Your instructions: An exact restatement of the data is required, with the images omitted.

Dataset section:
= Beginning of Section =

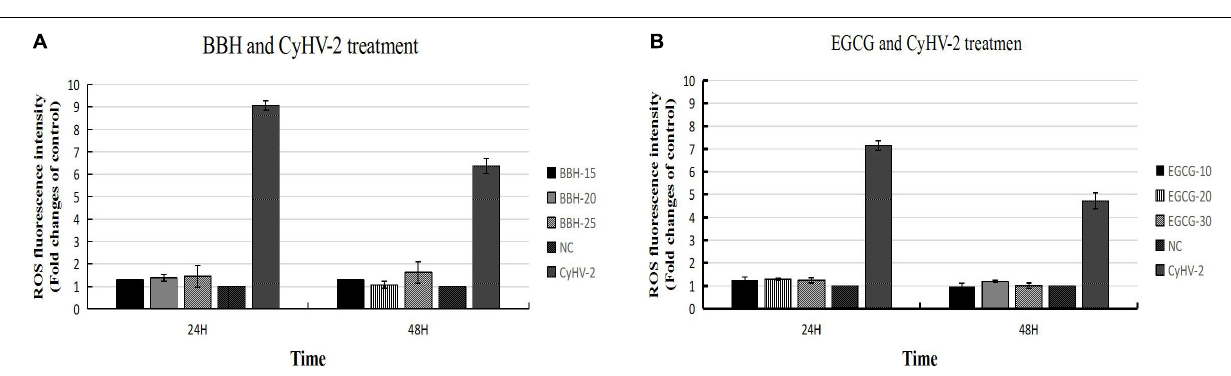
FIGURE 6 | BBH and EGCG antagonized the ROS induction mediated by CyHV-2 infection in RyuF-2 cells. RyuF-2 cells were treated with 15, 20, and 25 µ g/ml BBH (A) or 10, 20, and 30 µ g/ml EGCG (B) and infected with CyHV-2 at a MOI = 1. At 24 and 48 h p.i., cells were harvested for ROS detection as reflected by the strength of fluorescence signal. MOCK-infected cells served as the negative control and CyhV-2-infected cells without BBH or EGCG treatment served as positive control. Similar results were obtained from three independent experiments. Data were represented as means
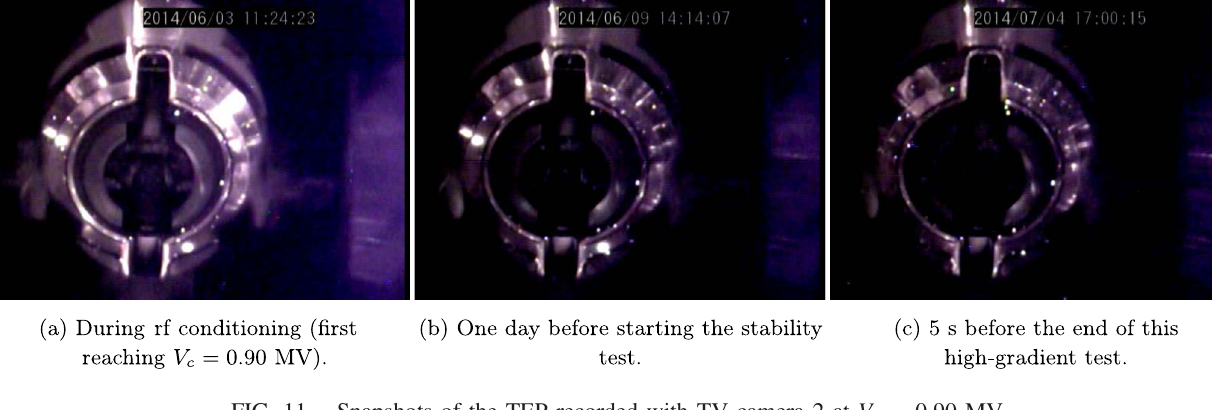
FIG. 11. Snapshots of the TEP recorded with TV camera 2 at V c ¼ 0 . 90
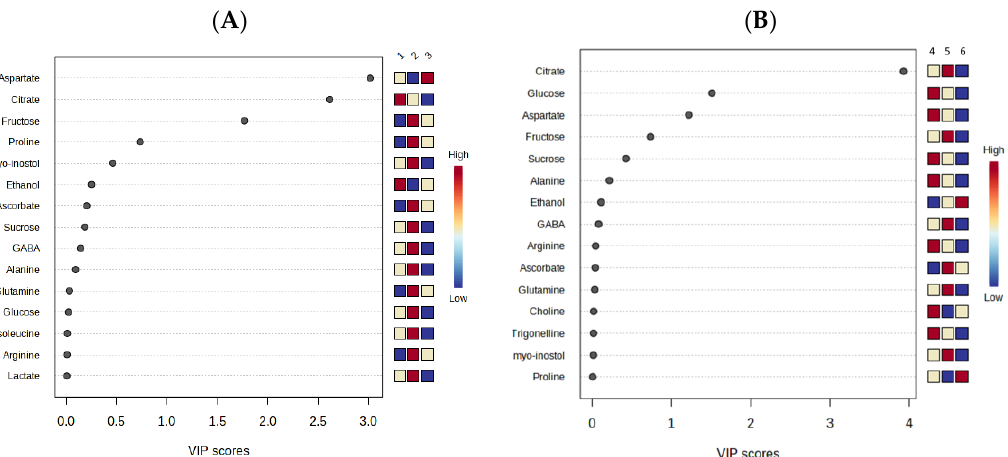
Figure 9. Graph of VIP scores (variable importance in projection), derived from the partial least squares discriminant analysis (PLS-DA), with the corresponding heat map where red and blue indicate the level of metabolites. The results are analyzed according to ( A ) the rootstock used ( n = 3) and ( B ) the substrate ( n = 3), where 1 to 3 corresponds to the rootstock type as (1) Citrus macrophylla ; (2) Citrus aurantium ; and (3) Citrus aurantium/Citrus sinensis ; and 4 to 6 is related to the culture media: (4) 75% peat + 25% port sediment; (5) 50% peat + 50% port sediment; and (6) 25% peat + 75% port sediment.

= End of Section =

Exercise output:
FIGURE 6 | BBH and EGCG antagonized the ROS induction mediated by CyHV-2 infection in RyuF-2 cells. RyuF-2 cells were treated with 15, 20, and 25 µ g/ml BBH (A) or 10, 20, and 30 µ g/ml EGCG (B) and infected with CyHV-2 at a MOI = 1. At 24 and 48 h p.i., cells were harvested for ROS detection as reflected by the strength of fluorescence signal. MOCK-infected cells served as the negative control and CyhV-2-infected cells without BBH or EGCG treatment served as positive control. Similar results were obtained from three independent experiments. Data were represented as means
FIG. 11. Snapshots of the TEP recorded with TV camera 2 at V c ¼ 0 . 90
Figure 9. Graph of VIP scores (variable importance in projection), derived from the partial least squares discriminant analysis (PLS-DA), with the corresponding heat map where red and blue indicate the level of metabolites. The results are analyzed according to ( A ) the rootstock used ( n = 3) and ( B ) the substrate ( n = 3), where 1 to 3 corresponds to the rootstock type as (1) Citrus macrophylla ; (2) Citrus aurantium ; and (3) Citrus aurantium/Citrus sinensis ; and 4 to 6 is related to the culture media: (4) 75% peat + 25% port sediment; (5) 50% peat + 50% port sediment; and (6) 25% peat + 75% port sediment.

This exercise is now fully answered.